Tirando a parte desajeitada e cômica da sua tentativa de dançar junto com os mariachis, Finn poderia considerar que a noite foi divertida. Rachel também não era lá essas coisas, mas pelo menos ela conseguia enganar. Dançaram até estarem com as roupas ensopadas de suor, sempre gargalhando e incentivados pelos clientes fervorosos e animados.

Não estavam bêbados, mas depois de quatro garrafas de cerveja para ela e sete para ele, era seguro dizer que eles estavam no estágio de alegres. Pegaram um táxi juntos, Finn insistindo em deixá-la primeiro.
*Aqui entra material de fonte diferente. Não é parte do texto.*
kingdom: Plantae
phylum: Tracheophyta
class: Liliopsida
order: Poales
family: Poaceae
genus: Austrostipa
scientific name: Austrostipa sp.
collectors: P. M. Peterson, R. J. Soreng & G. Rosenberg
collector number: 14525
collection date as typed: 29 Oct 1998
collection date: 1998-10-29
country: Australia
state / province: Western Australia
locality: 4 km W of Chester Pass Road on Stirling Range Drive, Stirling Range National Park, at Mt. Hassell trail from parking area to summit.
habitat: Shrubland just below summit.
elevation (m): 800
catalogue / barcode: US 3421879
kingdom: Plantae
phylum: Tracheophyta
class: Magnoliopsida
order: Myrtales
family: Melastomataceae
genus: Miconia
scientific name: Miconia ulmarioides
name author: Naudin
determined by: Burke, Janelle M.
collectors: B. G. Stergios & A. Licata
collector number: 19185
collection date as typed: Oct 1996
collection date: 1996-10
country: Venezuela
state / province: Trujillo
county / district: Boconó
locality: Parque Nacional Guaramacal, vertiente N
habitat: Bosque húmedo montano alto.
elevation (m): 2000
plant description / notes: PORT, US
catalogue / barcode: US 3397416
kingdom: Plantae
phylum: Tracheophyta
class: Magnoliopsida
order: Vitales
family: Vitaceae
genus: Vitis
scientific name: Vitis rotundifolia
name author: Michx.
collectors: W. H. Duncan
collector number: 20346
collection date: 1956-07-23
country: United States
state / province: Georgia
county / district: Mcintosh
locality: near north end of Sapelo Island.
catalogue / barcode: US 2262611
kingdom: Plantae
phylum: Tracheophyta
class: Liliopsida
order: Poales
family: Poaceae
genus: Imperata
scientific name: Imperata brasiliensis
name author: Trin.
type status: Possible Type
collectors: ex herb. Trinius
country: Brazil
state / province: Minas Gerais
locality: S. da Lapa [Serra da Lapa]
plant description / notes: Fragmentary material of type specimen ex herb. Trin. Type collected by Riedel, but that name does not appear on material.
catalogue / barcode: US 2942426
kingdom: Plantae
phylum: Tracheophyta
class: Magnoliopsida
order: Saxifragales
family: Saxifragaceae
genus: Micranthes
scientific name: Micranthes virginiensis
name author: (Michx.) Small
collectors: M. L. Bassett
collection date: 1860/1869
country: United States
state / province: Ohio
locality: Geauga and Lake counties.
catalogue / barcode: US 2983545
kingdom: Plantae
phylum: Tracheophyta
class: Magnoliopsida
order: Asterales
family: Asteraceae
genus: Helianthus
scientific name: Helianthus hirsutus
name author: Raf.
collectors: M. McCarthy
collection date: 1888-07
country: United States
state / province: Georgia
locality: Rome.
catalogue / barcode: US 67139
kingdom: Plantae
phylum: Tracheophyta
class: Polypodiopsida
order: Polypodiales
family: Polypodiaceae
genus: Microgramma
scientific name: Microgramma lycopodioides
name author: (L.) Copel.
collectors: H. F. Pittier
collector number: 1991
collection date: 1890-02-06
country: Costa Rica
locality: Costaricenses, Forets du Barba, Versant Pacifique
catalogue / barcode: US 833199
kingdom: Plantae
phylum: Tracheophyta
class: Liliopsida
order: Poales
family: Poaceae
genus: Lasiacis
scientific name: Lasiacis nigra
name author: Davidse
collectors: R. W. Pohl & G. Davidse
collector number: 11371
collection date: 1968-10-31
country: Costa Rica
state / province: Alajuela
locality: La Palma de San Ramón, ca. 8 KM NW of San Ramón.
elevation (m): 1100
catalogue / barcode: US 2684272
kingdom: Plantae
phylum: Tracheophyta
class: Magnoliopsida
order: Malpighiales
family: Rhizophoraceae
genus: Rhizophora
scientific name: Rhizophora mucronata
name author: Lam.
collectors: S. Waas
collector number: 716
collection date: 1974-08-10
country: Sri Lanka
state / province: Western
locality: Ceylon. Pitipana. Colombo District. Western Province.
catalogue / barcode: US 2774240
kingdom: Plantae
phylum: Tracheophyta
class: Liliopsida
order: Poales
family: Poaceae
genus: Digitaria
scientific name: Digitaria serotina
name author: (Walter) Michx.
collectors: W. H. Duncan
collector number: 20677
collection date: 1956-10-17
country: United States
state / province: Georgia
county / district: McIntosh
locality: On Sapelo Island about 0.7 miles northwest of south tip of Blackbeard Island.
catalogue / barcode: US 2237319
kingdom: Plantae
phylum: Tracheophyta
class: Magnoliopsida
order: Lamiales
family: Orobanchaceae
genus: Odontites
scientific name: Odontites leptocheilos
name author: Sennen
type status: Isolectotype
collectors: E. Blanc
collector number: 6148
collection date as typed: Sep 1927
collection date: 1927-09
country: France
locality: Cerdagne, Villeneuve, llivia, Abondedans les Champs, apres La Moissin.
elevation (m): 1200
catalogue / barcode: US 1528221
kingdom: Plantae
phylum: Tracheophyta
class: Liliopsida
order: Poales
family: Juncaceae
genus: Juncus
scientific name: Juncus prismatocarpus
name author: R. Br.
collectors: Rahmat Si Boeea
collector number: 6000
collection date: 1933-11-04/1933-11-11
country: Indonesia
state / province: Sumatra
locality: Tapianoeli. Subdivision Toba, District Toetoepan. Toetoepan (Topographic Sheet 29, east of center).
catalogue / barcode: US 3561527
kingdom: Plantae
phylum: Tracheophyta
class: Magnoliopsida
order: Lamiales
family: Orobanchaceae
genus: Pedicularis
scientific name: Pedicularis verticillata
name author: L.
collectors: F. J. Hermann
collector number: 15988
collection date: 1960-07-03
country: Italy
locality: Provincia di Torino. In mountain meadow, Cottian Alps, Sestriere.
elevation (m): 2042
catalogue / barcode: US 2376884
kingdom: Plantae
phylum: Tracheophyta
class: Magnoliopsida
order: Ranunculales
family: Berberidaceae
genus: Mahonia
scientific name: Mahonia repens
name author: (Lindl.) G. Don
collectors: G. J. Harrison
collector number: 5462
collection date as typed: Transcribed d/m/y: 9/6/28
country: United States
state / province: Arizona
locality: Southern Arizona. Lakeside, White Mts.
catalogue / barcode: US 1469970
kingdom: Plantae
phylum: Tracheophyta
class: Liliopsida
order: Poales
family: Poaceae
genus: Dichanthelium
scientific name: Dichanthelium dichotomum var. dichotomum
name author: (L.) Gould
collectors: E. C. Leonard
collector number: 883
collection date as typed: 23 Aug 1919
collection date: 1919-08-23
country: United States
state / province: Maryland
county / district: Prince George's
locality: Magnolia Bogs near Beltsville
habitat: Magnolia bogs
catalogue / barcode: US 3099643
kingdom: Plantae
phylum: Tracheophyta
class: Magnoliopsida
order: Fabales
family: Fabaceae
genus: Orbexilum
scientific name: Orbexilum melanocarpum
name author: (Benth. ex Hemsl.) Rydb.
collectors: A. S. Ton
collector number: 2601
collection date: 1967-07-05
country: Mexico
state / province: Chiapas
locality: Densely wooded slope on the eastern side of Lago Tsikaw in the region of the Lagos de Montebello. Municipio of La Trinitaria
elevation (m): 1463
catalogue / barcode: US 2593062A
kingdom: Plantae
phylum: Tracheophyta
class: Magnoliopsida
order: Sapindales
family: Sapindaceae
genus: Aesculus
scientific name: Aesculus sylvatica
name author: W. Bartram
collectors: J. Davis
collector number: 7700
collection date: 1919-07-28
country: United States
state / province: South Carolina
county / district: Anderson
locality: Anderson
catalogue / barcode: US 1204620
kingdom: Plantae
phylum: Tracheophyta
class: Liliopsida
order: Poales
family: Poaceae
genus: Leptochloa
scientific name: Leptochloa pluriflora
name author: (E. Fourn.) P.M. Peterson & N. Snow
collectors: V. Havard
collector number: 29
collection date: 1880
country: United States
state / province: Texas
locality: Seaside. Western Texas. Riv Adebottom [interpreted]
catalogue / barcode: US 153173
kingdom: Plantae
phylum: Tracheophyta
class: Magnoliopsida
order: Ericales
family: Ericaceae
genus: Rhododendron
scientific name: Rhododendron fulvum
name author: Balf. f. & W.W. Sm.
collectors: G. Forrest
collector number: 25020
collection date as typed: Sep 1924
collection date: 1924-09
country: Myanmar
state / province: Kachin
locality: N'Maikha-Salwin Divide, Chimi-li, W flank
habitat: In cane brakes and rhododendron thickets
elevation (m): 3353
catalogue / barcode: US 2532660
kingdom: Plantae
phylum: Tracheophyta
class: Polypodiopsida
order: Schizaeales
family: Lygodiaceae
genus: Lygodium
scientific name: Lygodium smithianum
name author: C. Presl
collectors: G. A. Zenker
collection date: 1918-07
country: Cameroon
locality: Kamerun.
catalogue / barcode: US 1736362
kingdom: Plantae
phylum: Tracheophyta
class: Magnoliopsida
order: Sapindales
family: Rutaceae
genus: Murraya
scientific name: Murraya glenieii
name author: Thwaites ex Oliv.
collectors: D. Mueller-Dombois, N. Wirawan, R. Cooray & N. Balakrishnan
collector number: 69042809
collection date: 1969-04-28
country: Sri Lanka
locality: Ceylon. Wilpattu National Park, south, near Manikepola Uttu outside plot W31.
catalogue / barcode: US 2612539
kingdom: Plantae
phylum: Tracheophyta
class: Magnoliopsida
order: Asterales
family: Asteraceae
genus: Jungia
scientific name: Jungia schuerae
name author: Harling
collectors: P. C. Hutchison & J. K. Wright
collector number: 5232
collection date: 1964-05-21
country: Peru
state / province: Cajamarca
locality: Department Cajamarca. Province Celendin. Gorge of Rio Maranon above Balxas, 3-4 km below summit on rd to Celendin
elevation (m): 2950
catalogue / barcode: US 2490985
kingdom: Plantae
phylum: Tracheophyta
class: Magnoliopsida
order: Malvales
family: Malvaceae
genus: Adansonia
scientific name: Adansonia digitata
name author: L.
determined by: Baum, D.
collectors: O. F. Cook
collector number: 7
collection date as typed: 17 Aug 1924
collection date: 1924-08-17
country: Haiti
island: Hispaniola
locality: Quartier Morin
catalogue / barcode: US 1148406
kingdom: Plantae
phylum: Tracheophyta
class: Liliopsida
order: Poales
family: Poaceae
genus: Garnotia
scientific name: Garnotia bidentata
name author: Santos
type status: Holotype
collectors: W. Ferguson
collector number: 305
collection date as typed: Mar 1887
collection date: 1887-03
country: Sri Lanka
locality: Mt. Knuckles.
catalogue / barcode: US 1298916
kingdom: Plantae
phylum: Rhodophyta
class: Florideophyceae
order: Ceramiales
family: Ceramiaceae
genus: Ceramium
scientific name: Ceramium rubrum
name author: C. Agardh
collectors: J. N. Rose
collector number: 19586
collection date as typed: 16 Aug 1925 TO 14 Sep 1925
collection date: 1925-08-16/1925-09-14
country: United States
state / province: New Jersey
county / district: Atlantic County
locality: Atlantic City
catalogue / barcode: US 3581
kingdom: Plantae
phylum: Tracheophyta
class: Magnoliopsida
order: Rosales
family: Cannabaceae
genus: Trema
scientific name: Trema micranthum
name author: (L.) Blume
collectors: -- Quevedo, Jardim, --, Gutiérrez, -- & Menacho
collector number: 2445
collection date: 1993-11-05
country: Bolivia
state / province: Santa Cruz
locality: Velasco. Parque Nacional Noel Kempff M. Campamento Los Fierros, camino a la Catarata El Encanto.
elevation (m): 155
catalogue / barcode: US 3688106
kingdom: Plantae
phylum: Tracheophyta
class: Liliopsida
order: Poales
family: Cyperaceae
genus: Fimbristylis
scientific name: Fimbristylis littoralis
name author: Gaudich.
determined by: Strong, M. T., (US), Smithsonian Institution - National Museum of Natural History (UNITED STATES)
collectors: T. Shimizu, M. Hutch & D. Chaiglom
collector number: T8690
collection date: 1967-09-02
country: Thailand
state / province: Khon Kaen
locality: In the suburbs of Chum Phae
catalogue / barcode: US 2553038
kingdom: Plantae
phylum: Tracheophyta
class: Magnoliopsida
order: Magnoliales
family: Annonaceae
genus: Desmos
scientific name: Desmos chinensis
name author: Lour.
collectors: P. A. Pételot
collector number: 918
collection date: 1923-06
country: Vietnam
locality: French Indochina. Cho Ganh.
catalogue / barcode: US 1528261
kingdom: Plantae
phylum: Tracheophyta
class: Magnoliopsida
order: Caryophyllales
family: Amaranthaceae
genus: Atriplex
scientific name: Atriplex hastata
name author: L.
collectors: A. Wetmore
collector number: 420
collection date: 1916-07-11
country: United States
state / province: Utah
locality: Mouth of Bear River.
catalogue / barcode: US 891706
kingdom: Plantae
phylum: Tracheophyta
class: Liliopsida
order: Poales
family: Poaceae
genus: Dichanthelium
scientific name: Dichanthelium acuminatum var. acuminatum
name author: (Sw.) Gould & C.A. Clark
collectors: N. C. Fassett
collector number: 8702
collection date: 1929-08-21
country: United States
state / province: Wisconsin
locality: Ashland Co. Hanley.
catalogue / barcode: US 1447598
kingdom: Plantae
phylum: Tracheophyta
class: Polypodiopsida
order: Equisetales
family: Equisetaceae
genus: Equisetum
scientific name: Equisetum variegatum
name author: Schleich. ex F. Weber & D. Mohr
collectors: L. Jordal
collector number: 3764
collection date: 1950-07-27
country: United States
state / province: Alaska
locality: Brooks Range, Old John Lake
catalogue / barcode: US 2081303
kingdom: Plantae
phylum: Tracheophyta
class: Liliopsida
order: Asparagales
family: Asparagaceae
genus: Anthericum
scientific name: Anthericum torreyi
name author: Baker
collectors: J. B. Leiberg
- Eu não vou deixar você cair no tédio, Finn. Amanhã, às cinco horas no Regent's Park, em frente ao Tussaud's. Obrigada pela noite. Até amanhã. – despediu-se dando um estalado beijo na bochecha dele.

- Até amanhã, Rach.

O apelido não passou despercebido por ela e o jeito que Rachel reagiu – abaixando a cabeça, maçãs do rosto coradas e empurrando uma mecha de cabelo para trás da orelha – deixou Finn em estado de adoração. Finalizou com um sorriso lateral, que Rachel tinha confessado horas antes, que era o ponto alto do charme desajeitado que Finn carregava. O táxi arrancou vagaroso enquanto Finn girava o pescoço acompanhando a subida pelas escadas e entrada em segurança no prédio em que morava.


ix.

- Onde você estava?!

- Volte a dormir, Kurt.

Seu irmão apareceu sonolento à porta do banheiro finalmente notando que ele havia voltado e Finn o enxotou de volta para cama. Após um relaxante banho e com um sorriso bobo nos lábios, Finn seguiu para a sua cama e sucumbiu ao sono.


x.

- Sei que me disse que já veio aqui com o Kurt no primeiro dia que chegaram, mas duvido que se divertiram. Estou lhe passando os ensinamentos de Santana, Finn. Sinta-se importante.

Estavam na fila do mais famoso museu de cera do mundo. E Rachel tinha razão num ponto, foi uma visita turística e ainda mais na companhia de Kurt – que por sinal detestava crianças e adolescentes escandalosos e era isso o que você mais encontra dentro do museu e na fila - , o que dificultava as coisas. Finn desistiu de apreciar as esculturas de cera após cruzar com a de Bob Marley e ouvir Kurt impaciente a ponto de berrar para todo mundo calar a boca.

- E o que os "ensinamentos de Santana" incluem, huh?

- Você vai ver.

Fez uma nota mental de agradecer a Santana, pois Rachel estava soltinha pelo museu fazendo as mais ridículas poses com as ceras, e aos poucos Finn se sentia contagiado em fazer a mesma coisa. Foto atrás de foto, cada pose ele jogava a cabeça para trás gargalhando. Ao chegar perto de Angelina Jolie e Brad Pitt, Rachel se abaixou se passando por uma das crianças adotadas pelo casal; passando por Hitchcock, Finn e Rachel conseguiram fazer um jogo de sombras refazendo – de forma bem precária – a cena épica de Psicose, pedindo para um terceiro tirar uma foto.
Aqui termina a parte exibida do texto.